Page MenuHomePhabricator

[REQUEST] Get page creation time data and relationship between quality and time of deletion
Closed, ResolvedPublic

Description

Requested by @Samwalton9

Would it be possible to pull the average (or distribution) of times between a page being created and being tagged/deleted on en.wiki? Need to get the page's initial creation time.
Bonus question: I wonder if we could investigate the qualities of a page that correlate with how long it survives before being tagged for deletion (e.g. page length, references, Wiki formatting)

Event Timeline

Sam -the closest I have gotten to finding any info on the deleted pages was using logging.log_id to query archive and revision using archive.ar_page_id = logging.log_id and logging.log_id=revision.rev_page. (I added log_id to your query and made a spreadsheet with results here.

I found records in revision and archive that are dated far into the future of the original log_timestamp so I'm not 100% confident that these are all relevant. Set up a meeting with me if you have questions or want to discuss. Only people with Admin access can see deleted pages and it might be worth getting that so you can verify what's coming out of the tables. I will email you two csvs of sample data, I ran queries against 141 log_ids.

I don't know if there is a way to get page quality info from these pages, looks like info is scarce once a page is deleted.

The query I used for archive:

SELECT
  ar_page_id,
  log_id, -- redundant, just checking to make sure it matches
  ar_title,
  ar_timestamp,
  log_timestamp,
  log_title,
  comment_text
FROM archive
LEFT JOIN `comment` ON ar_comment_id = `comment`.comment_id
LEFT JOIN logging ON logging.log_id=archive.ar_id
WHERE ar_id in (61304953,
61304963,
61340243)"

query for revision:

SELECT
  rev_id,
  rev_page,
  log_id,
  comment_text,
  rev_timestamp,
  log_timestamp,
  log_title,
  rev_deleted,
  rev_len,
  rev_parent_id 
FROM revision
LEFT JOIN revision_comment_temp rct ON revision.rev_id = rct.revcomment_rev
LEFT JOIN `comment` ON rct.revcomment_comment_id = `comment`.comment_id
LEFT JOIN logging ON logging.log_id=revision.rev_page
WHERE rev_page IN (61304953,
61304963,
61340243)

Thanks for this!

I found records in revision and archive that are dated far into the future of the original log_timestamp so I'm not 100% confident that these are all relevant

Yeah I'm a little confused by the resulting csv files. The top entry is for the Shawntefaye'Aonna page (https://en.wikipedia.org/wiki/Shawntefaye'Aonna). The rev_id in the csv, however, is for this edit: https://en.wikipedia.org/w/index.php?diff=906744315, which appears unrelated.

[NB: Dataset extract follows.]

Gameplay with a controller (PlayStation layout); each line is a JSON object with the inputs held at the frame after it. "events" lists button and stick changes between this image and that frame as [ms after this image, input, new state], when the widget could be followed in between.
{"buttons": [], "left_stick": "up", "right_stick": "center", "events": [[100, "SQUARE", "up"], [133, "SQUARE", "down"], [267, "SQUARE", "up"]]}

Only people with Admin access can see deleted pages

Is there a way to query the databases for deleted content? I have en.wiki administrator access on my personal Wikipedia account but that's not so helpful for these kinds of data queries. It would be neat if we could go back and grab the page creation times for deleted pages directly.

SNowick_WMF lowered the priority of this task from Medium to Low.Dec 1 2020, 6:09 PM
SNowick_WMF moved this task from Next 2 weeks to Blocked on the Product-Analytics (Kanban) board.

@Samwalton9 closing this out, I wasn't able to get more data on the deleted pages. There is a table wmf.mediawiki_page_history that may have archived page data, it looks like the snapshot 2020-10 has page data going back to 1999-11-30.